Kontras: Reshuffle Abaikan Isu Hak Asasi Manusia

TEMPO Interaktif, Jakarta – Komisi untuk Orang Hilang dan Korban Tindak Kekerasan (Kontras) menilai ada empat hal yang tidak diagendakan Presiden Susilo Bambang Yudhoyono dalam reshuffle kabinet. Pertama, pelanggaran hak asasi manusia yang terjadi di berbagai sektor. Misalnya, beberapa kasus kekerasan yang terjadi dalam sengketa tanah masyarakat adat dan petani dengan pengusaha dan pemerintah. "Ini termasuk konflik dengan badan usaha milik negara dan Tentara Nasional Indonesia," kata Koordinator Kontras Haris Azhar di Jakarta kemarin.

Presiden, kata dia, juga abai terhadap isu perlindungan hukum dan hak asasi manusia. Contoh paling konkret adalah tenaga kerja Indonesia yang dihukum mati ataupun terancam hukuman mati. Pemerintah, ia nilai, gagal melindungi warga negaranya di luar negeri. "Pemerintah juga gagal menindaklanjuti rekomendasi hukum kasus meninggalnya bekas Koordinator Kontras Munir," ujar Haris.

Ketiga, kata dia, reshuffle tak mengagendakan reformasi sektor keamanan. Preside dinilai gagal mendorong institusi keamanan patuh pada prinsip demokrasi. Dalam pengambilalihan bisnis militer, yang terjadi malah pengambilalihan lahan dan rumah keluarga purnawirawan TNI.
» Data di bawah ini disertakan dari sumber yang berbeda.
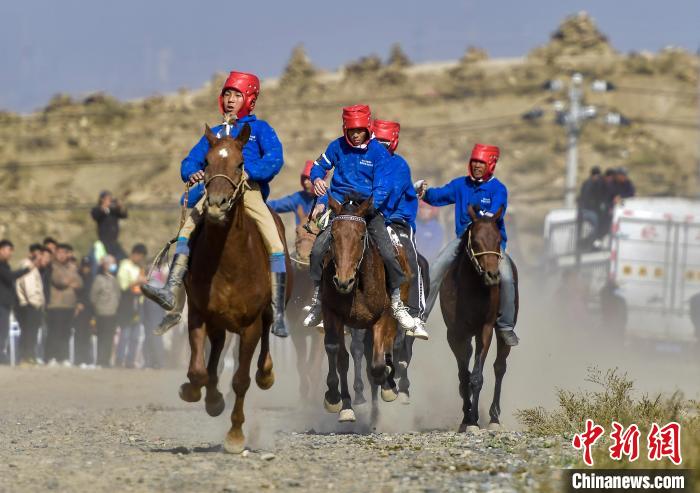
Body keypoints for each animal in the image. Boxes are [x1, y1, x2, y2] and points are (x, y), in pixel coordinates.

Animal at [180, 124, 292, 454]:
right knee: (216, 351)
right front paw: (197, 393)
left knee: (267, 336)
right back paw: (212, 396)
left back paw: (265, 373)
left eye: (241, 164)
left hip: (266, 314)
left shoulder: (249, 325)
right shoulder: (198, 314)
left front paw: (234, 436)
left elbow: (241, 380)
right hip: (219, 322)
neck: (228, 262)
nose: (216, 204)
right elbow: (198, 370)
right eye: (205, 162)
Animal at [318, 194, 404, 420]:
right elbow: (336, 353)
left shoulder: (383, 316)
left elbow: (377, 365)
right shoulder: (332, 313)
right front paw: (334, 399)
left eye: (361, 235)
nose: (343, 281)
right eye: (333, 236)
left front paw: (388, 385)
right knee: (345, 358)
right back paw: (347, 406)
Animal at [440, 207, 516, 430]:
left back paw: (494, 417)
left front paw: (473, 420)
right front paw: (466, 417)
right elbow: (463, 375)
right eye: (475, 241)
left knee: (499, 367)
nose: (493, 275)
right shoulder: (455, 334)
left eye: (498, 239)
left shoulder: (486, 329)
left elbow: (476, 377)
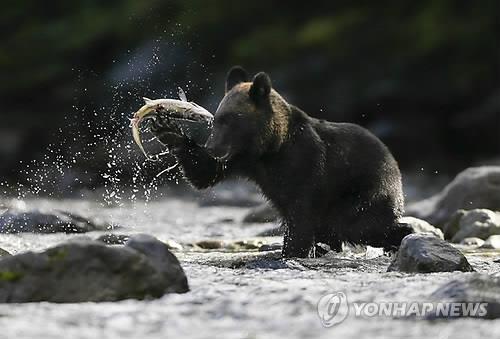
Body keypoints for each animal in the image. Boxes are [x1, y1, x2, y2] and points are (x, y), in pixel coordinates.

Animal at [150, 66, 412, 258]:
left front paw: (291, 252)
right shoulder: (242, 161)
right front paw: (167, 128)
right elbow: (205, 173)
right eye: (216, 121)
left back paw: (400, 237)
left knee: (358, 224)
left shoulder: (306, 166)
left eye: (231, 120)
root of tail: (393, 161)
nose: (213, 148)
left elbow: (301, 216)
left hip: (362, 191)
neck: (270, 148)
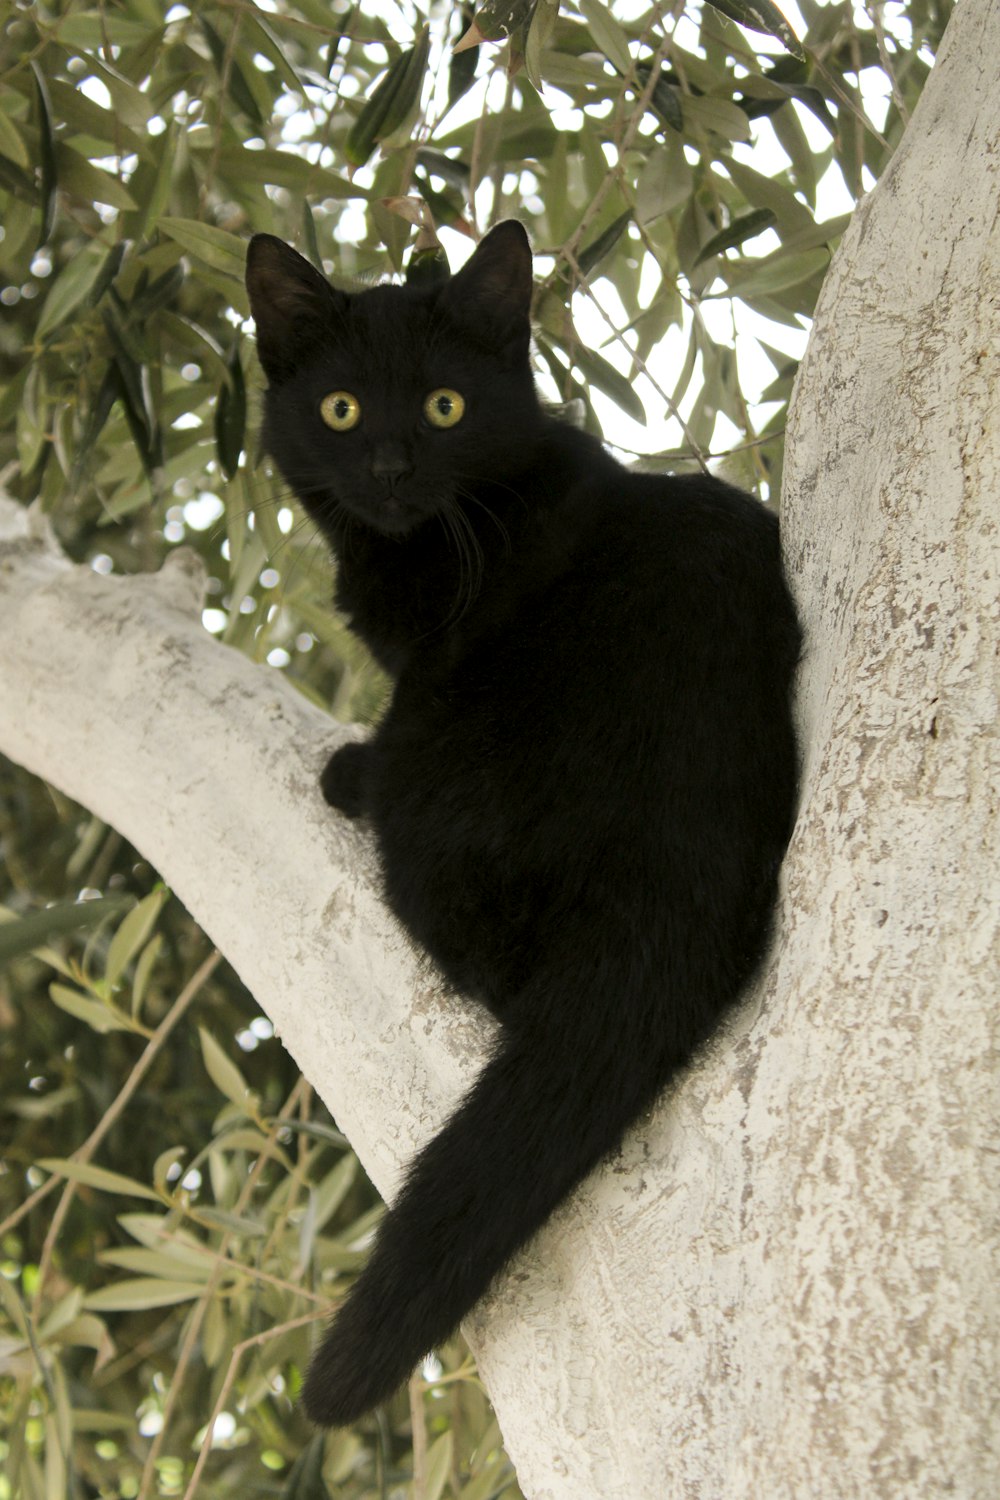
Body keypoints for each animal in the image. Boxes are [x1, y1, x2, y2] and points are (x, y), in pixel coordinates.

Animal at [245, 217, 803, 1422]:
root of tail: (667, 887)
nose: (392, 469)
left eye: (446, 406)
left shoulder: (426, 669)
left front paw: (346, 764)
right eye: (341, 410)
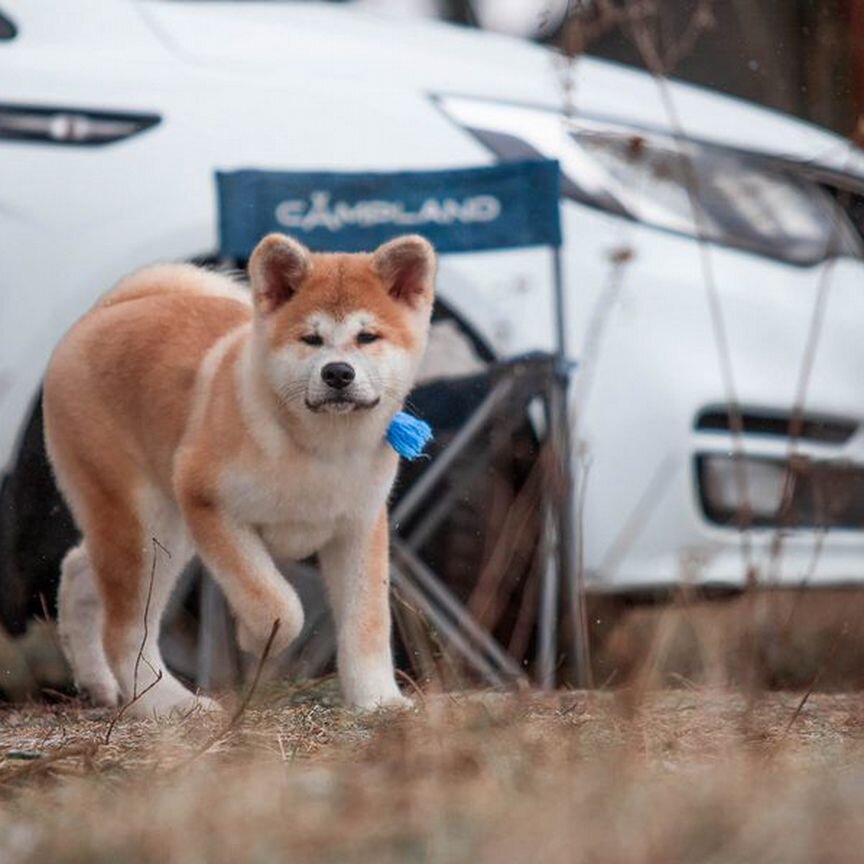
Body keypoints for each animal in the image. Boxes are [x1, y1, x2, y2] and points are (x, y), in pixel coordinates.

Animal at [44, 230, 436, 716]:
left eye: (368, 337)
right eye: (311, 338)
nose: (337, 373)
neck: (318, 450)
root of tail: (104, 310)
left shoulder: (358, 528)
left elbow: (367, 625)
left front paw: (378, 700)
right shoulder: (207, 502)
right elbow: (278, 604)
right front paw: (252, 636)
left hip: (158, 533)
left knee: (80, 569)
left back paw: (97, 682)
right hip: (152, 528)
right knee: (126, 631)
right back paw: (168, 705)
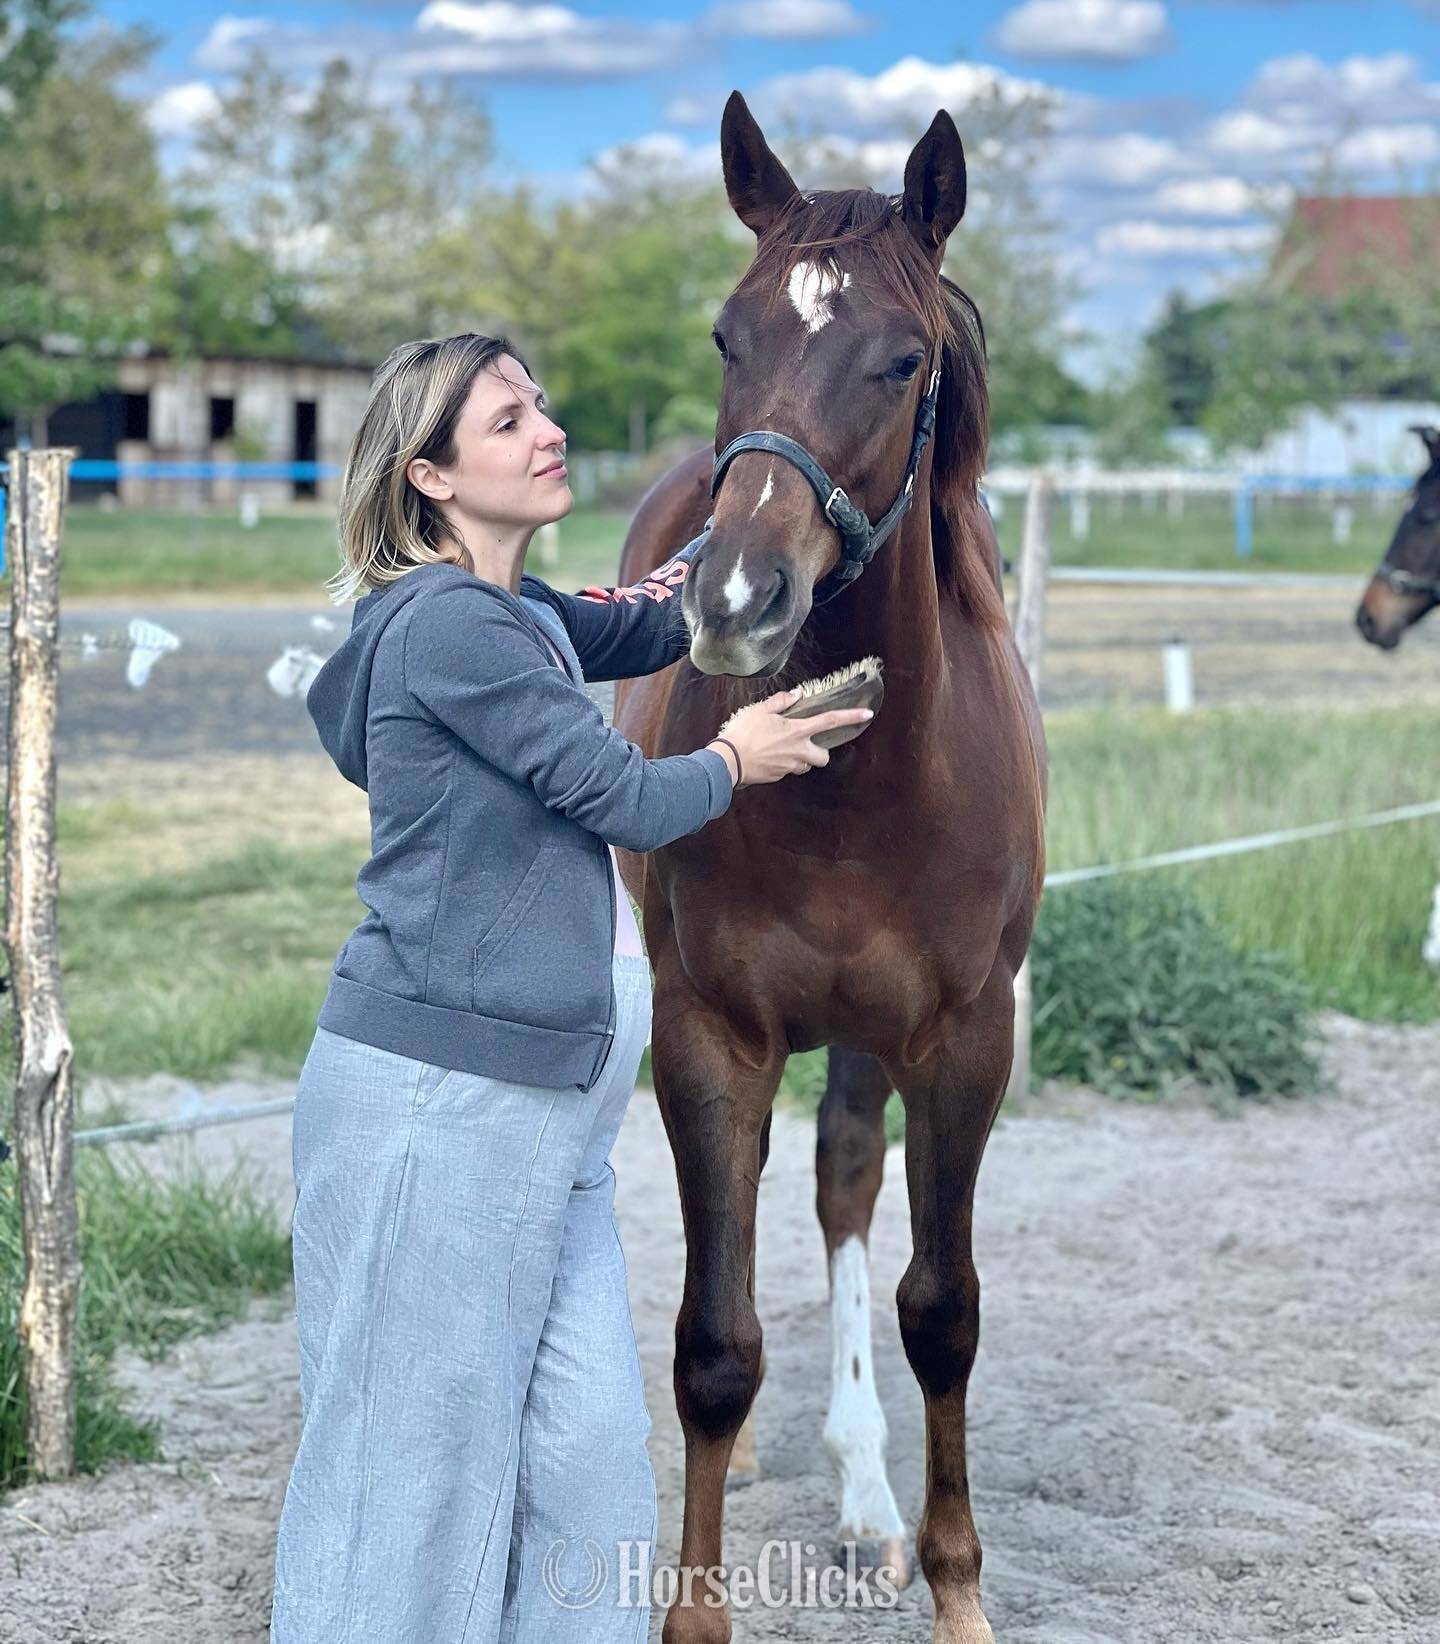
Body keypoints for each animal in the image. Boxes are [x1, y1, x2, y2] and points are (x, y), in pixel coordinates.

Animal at [611, 92, 1046, 1644]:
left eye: (903, 356)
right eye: (728, 336)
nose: (735, 597)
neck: (858, 789)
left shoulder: (968, 1041)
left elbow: (943, 1310)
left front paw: (957, 1586)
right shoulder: (708, 1038)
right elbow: (715, 1346)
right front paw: (693, 1615)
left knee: (851, 1190)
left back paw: (868, 1504)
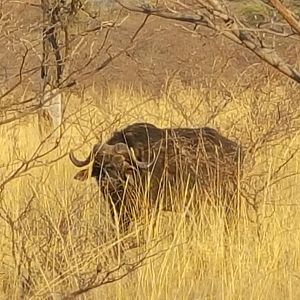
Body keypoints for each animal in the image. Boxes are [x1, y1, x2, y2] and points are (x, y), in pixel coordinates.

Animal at [69, 122, 244, 232]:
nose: (109, 182)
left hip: (230, 199)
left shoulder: (149, 208)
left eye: (122, 164)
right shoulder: (118, 211)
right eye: (100, 165)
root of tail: (236, 148)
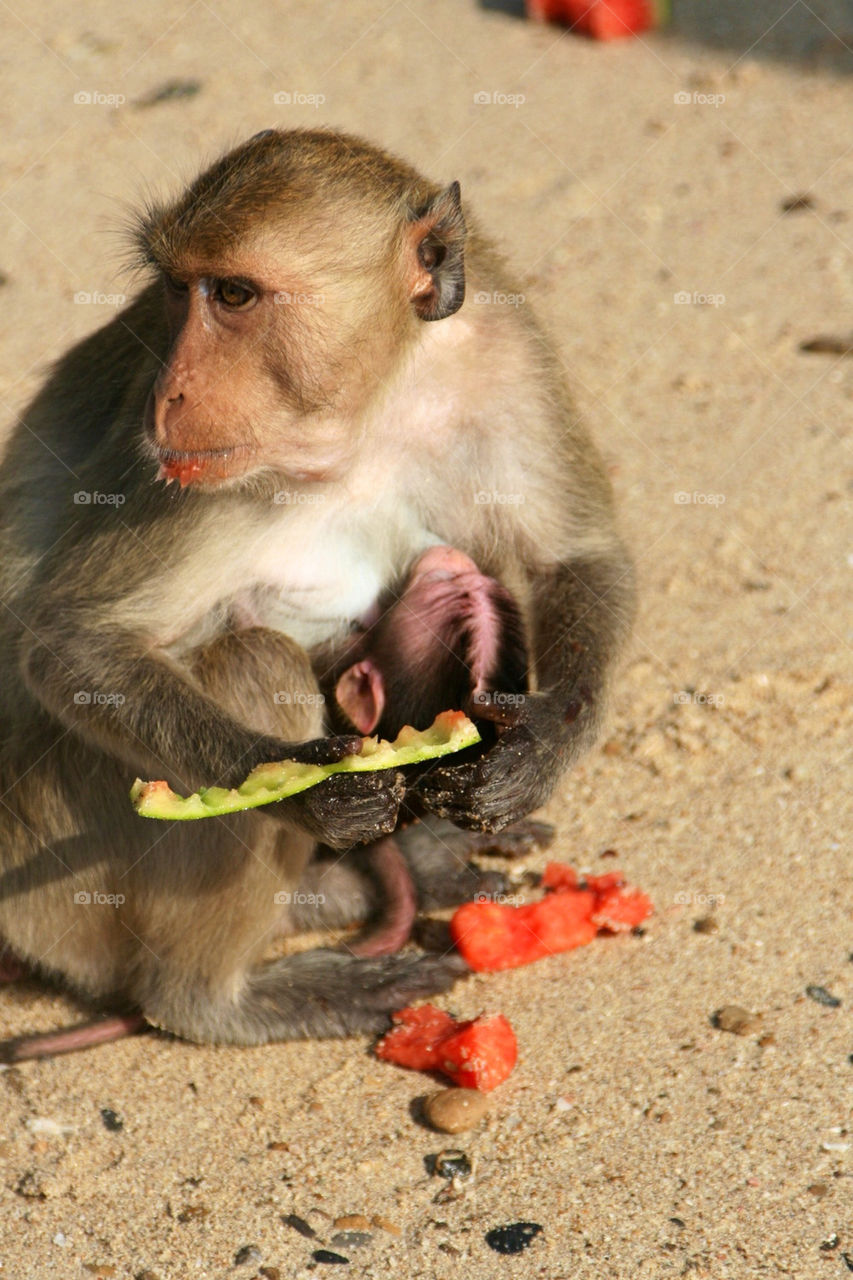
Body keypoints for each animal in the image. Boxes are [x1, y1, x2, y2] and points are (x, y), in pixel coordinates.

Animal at [0, 127, 635, 1055]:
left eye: (233, 294)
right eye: (175, 288)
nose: (168, 391)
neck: (366, 411)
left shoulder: (503, 350)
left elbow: (578, 558)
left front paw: (541, 743)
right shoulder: (189, 473)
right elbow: (71, 642)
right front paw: (316, 793)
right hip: (50, 866)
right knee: (254, 664)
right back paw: (217, 999)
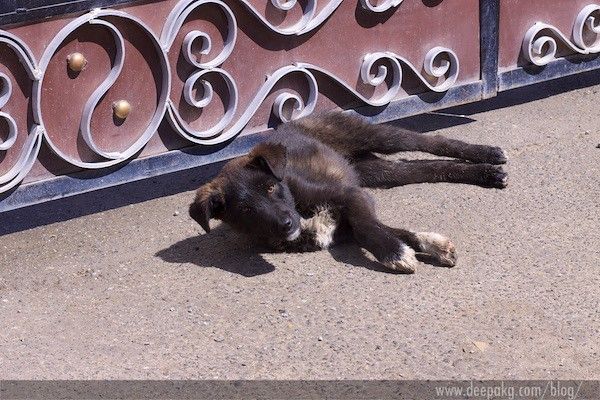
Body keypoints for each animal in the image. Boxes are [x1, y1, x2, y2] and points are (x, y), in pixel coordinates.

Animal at [189, 114, 506, 274]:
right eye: (245, 210)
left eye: (271, 187)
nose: (286, 224)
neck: (299, 209)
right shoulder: (346, 218)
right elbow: (392, 229)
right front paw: (431, 245)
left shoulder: (352, 196)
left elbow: (368, 228)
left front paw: (394, 253)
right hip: (379, 172)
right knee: (425, 168)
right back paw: (486, 173)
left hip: (375, 137)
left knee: (430, 141)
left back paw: (487, 155)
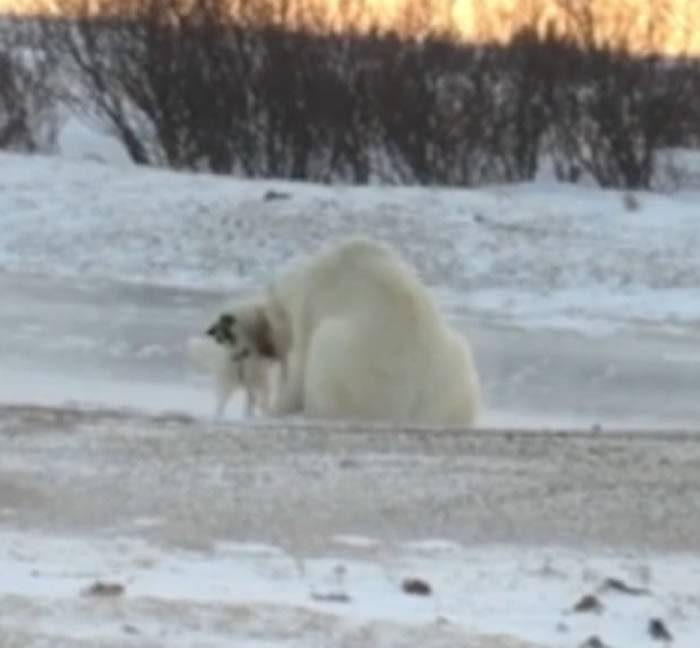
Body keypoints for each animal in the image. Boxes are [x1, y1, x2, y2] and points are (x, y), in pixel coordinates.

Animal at [212, 238, 482, 426]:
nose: (269, 349)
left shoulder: (310, 307)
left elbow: (300, 368)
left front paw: (273, 410)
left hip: (356, 364)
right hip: (456, 369)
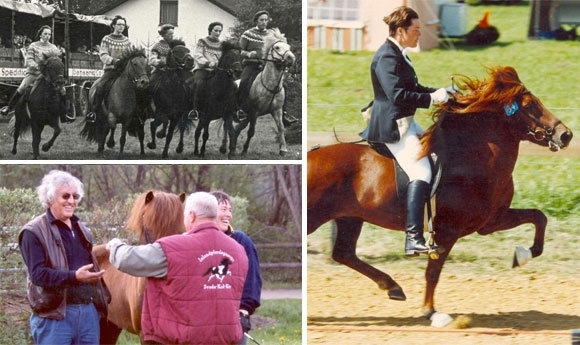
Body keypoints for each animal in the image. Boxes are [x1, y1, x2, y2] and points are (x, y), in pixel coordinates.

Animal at [306, 66, 572, 326]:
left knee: (344, 253)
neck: (472, 160)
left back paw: (393, 287)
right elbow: (433, 272)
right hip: (317, 217)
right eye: (529, 106)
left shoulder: (492, 221)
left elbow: (539, 218)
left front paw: (522, 256)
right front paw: (431, 312)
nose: (565, 135)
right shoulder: (448, 231)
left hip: (350, 218)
Selain itu, aksi terorisme sering menjadi pembenaran bagi praktek kekerasan oleh aparat dan melahirkan kebijakan yang militeristis. "Contohnya, dilibatkannya militer dalam Badan Nasional Penanganan Terorisme," kata Haris. Ia juga menyorot kembalinya militer menjadi pemimpin Badan Intelijen Negara. Padahal Kontras mendorong BIN dipimpin unsur sipil.

Haris juga menyoroti diabaikannya harmonisasi produk hukum yang menjamin hak asasi manusia. Yudhoyono dianggap membiarkan munculnya peraturan di tingkat pusat ataupun daerah yang anti-hak asasi manusia. "Misalnya, larangan Ahmadiyah dan pembatasan ruang gerak perempuan," ujarnya.

Senada dengan Haris, Wakil Ketua Dewan Perwakilan Rakyat Priyo Budi Santoso mengatakan selama dua tahun kinerja pemerintahan tak menggembirakan. Ia melihat dalam penegakan hukum dan keamanan pemerintah punya ikhtiar baik. "Tapi ledakan bom dan aksi terorisme lain masih berkeliaran di masyarakat," katanya.

Priyo mengatakan reshuffle kabinet seharusnya menjadi momentum titik balik dua tahun pemerintahan pada periode kedua Presiden Yudhoyono memimpin. Ini sekaligus untuk memastikan membangun kabinet baru setelah dilakukan pembaruan di beberapa kementerian," ucapnya.

Presiden Yudhoyono pada pengumuman reshuffle kabinet Selasa malam lalu menyebutkan ada sembilan prioritas kerja kabinet, di antaranya perlindungan TKI, reformasi dan transformasi BUMN, ketahanan pangan dan energi, pengurangan pengangguran dan kemiskinan, serta pemberantasan korupsi.

Prioritas lain Presiden adalah kasus Bank Century dan Antasari Azhar, pengelolaan anggaran pendapatan dan belanja negara serta anggaran pendapatan dan belanja daerah, dan kontrak kerja sama antara Indonesia dan dunia usaha asing. Presiden juga menyoroti kebijakan khusus di Aceh serta Papua.